== Extract to read ==
Funny I could just as easily say that "X has gotten better and will soon be awesome!" has been a talking-point for the local Linux Desktop Defender's Club.


Fair enough. In any case, the original statement was... far from original. One might say, we've covered this territory on OS News. Exhaustively.

I agree that it isn't the weakest link in the Linux desktop. I'd say that dependency issues cause more problems for people. Sub-pixel font rendering also needs to be improved.


If you're trying to install things from source, sure. But if you stick to your distributor's repositories, you'll probably be fine. I haven't had dependancy resolution problems in a long while, on Debian, Fedora or Ubuntu. Or Slackware, for that matter, as it pretty much just installs everything you'd want in the first place. (I have on RHEL4, but it's... very old.)

Dependancy resolution seems like a consistent gripe of yours; I'm a littel curious about what actually happened to get you so convinced that it's such a pressing problem.

Also, my fonts look fine, and have since forever on pretty much any Linux and any hardware I've used. But I'm not a typographer, so as long as they're legible and not highly aliased, I'm O.K. with them.

Reply Parent Score: 2

nt_jerkface Member since:
2009-08-26

If you're trying to install things from source, sure. But if you stick to your distributor's repositories, you'll probably be fine.


Probably isn't good enough and users shouldn't have to wait for a repository update just to run the latest version of a browser. It's also a complete waste of labor hunting down dependency bugs.


Dependancy resolution seems like a consistent gripe of yours; I'm a littel curious about what actually happened to get you so convinced that it's such a pressing problem.


I think it's an archaic system that causes needless problems. Shared libraries made more sense in the 70's when hardware resources were severely limited.


Also, my fonts look fine, and have since forever on pretty much any Linux and any hardware I've used. But I'm not a typographer, so as long as they're legible and not highly aliased, I'm O.K. with them.


Well I don't like the sub-pixel rendering in Linux and I'm not the only one. It isn't simply that I'm used to Windows either. I find the font rendering in the iphone to be easier on the eyes as well.

Reply Parent Score: 2

boldingd Member since:
2009-02-19

"If you're trying to install things from source, sure. But if you stick to your distributor's repositories, you'll probably be fine.


Probably isn't good enough and users shouldn't have to wait for a repository update just to run the latest version of a browser. It's also a complete waste of labor hunting down dependency bugs.
"

Frankly, "probably" is all you really get in software. Probably's all you get in Windows or OS X, where any given third-party installation may or may not work. True, the odds of failure are pretty low, usually, but then again, the odds of a modern package management system failing are also pretty low. (I've yet to see it happen - at least, out of Fedora, Ubuntu, Debian, and Sidux. I have imploded Gentoo quite dramatically... but then, that's Gentoo.)
===
[Questions to answer]
• 1. In the Linux desktop discussion, rewrite the stretch from "I agree that" through "it's... very old.)", replacing "repositories" with "package archives".
• 2. In the Linux desktop discussion, which release does the first reply name as one where its writer did have dependency resolution problems?
The entries here have no connection to the Linux desktop discussion.
== Information supplied ==
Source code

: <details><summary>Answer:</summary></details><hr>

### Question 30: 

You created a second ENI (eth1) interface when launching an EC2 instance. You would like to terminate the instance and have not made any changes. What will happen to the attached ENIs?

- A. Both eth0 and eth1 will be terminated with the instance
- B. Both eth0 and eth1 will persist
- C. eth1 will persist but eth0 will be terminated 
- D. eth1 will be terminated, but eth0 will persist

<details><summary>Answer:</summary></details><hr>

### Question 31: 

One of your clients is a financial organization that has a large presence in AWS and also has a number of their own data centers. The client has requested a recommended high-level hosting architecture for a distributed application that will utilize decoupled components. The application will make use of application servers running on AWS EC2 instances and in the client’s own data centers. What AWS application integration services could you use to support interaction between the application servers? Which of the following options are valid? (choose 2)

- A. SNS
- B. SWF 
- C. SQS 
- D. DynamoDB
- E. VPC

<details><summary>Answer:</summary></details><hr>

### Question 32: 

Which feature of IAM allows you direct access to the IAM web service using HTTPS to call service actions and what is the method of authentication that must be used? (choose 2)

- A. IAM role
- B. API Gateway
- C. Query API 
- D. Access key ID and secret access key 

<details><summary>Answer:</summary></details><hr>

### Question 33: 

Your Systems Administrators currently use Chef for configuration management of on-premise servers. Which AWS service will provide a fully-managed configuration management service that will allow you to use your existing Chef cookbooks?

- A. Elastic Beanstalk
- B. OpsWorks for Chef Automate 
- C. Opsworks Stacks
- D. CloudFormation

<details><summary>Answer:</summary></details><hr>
===
[Answers to this exercise]
• 1.
I agree that it isn't the weakest link in the Linux desktop. I'd say that dependency issues cause more problems for people. Sub-pixel font rendering also needs to be improved.


If you're trying to install things from source, sure. But if you stick to your distributor's package archives, you'll probably be fine. I haven't had dependancy resolution problems in a long while, on Debian, Fedora or Ubuntu. Or Slackware, for that matter, as it pretty much just installs everything you'd want in the first place. (I have on RHEL4, but it's... very old.)

• 2. RHEL4.